La première concerne la manière dont les moyens seront concrètement ventilés et sécurisés. Le gouvernement annonce que la répartition sera fixée dans le cadre du budget 2027. Cela constitue une étape importante mais cela ne permet pas encore de vérifier si cette répartition sera juridiquement suffisamment protégée, stable dans le temps et à l’abri de redéploiements entre secteurs. Or cette sécurité était l’un des points majeurs portés par le secteur.
La deuxième concerne les critères de répartition. La communication ministérielle met en avant des “critères objectifs et vérifiables”. Cette formule n’est pas sans enjeu. Le secteur avait demandé qu’une réforme de cette ampleur ne repose pas sur une logique purement mécanique, mais sur un principe d’équité tenant compte des missions, des publics, des réalités sectorielles et de l’histoire des financements.
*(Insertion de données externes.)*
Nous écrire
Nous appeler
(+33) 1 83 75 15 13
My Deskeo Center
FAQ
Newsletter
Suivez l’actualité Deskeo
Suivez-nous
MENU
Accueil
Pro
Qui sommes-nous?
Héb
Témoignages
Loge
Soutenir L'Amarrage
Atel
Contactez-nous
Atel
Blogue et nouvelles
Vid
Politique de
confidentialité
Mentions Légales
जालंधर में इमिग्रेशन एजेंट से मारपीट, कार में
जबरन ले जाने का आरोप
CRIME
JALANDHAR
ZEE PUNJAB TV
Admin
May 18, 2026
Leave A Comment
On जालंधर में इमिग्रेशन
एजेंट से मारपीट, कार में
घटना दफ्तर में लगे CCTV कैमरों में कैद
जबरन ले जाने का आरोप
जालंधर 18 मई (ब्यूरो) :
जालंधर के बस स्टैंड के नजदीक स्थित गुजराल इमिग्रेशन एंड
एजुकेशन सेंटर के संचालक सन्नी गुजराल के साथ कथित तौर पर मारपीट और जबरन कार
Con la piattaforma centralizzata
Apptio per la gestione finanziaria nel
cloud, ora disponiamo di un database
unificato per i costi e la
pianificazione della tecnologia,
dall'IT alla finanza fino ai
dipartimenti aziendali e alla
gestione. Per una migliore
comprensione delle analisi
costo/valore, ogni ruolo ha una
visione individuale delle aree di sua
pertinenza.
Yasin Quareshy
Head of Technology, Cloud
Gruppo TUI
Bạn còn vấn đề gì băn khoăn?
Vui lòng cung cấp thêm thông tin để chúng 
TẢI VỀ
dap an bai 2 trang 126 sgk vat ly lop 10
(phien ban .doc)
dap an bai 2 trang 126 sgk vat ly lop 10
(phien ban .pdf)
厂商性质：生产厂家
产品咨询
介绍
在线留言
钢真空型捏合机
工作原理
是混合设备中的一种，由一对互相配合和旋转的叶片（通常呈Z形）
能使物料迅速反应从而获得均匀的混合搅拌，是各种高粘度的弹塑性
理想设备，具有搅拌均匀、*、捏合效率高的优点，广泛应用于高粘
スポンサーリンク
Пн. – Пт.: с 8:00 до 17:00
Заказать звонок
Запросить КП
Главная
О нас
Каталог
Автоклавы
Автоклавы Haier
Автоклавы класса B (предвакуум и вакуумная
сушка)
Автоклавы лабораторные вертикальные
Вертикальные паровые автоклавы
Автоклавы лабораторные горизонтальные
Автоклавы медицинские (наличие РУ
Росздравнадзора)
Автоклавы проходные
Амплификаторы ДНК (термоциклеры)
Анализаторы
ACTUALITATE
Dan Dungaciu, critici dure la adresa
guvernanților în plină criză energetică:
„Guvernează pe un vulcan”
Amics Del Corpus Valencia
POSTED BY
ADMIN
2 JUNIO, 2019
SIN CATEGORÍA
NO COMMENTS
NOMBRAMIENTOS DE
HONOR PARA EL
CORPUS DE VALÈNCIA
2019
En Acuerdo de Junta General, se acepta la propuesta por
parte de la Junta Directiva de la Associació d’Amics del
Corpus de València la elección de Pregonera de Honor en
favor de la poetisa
Sur ce point, il faudra vérifier avec attention ce que le texte de première lecture prévoit réellement.
La troisième concerne la transition elle-même. À ce stade, la communication du jour ne permet pas encore de savoir comment seront traitées des questions pourtant essentielles pour les employeurs, comme le standstill, les modalités de phasing out, la continuité des versements, l’encadrement des récupérations d’indus, la situation des APE à Bruxelles ou encore le risque de vide juridique entre l’abrogation du décret APE et l’entrée en vigueur des dispositifs sectoriels de réception. Ces sujets restent donc pleinement d’actualité.
La quatrième concerne les structures non agréées. C’est un point sur lequel la CODEF a été particulièrement vigilante. Le travail de concertation mené ces dernières semaines a permis de mieux rendre visible cette question mais la communication politique du jour n’indique pas encore clairement comment ces structures seront effectivement sécurisées dans le futur dispositif. Il faudra donc être très attentif à la traduction juridique concrète de ce point dans les prochaines versions du texte.
En pratique, le dossier entre maintenant dans une phase décisive. La première lecture confirme le cap politique. Mais elle ouvre aussi une séquence dans laquelle le contenu précis des protections, des modalités de transfert et des dispositifs sectoriels de réception sera déterminant. Pour les associations, l’enjeu ne se limite pas à savoir si le régime APE disparaît comme cadre autonome. L’enjeu est de savoir dans quelles conditions les emplois, les financements et les missions seront réellement sécurisés dans le nouveau système.
Le message que nous souhaitons adresser à nos membres reste donc un message de vigilance.
Le dossier avance. Il évolue. Le travail collectif du secteur a incontestablement pesé dans le débat et a permis de faire remonter plusieurs préoccupations importantes. Mais il serait prématuré de considérer que toutes les garanties nécessaires sont désormais acquises. La suite du travail devra porter sur l’examen précis du texte, sur la manière dont les politiques fonctionnelles réceptionneront les moyens, et sur la vérification que la réforme protège réellement les employeurs et les services.
La CODEF continuera à suivre ce dossier de très près et à relayer, dans le travail de concertation intersectoriel et sectorielle, les préoccupations concrètes de ses membres, en particulier sur la stabilité des moyens, la soutenabilité de la transition et la protection effective des structures les plus exposées.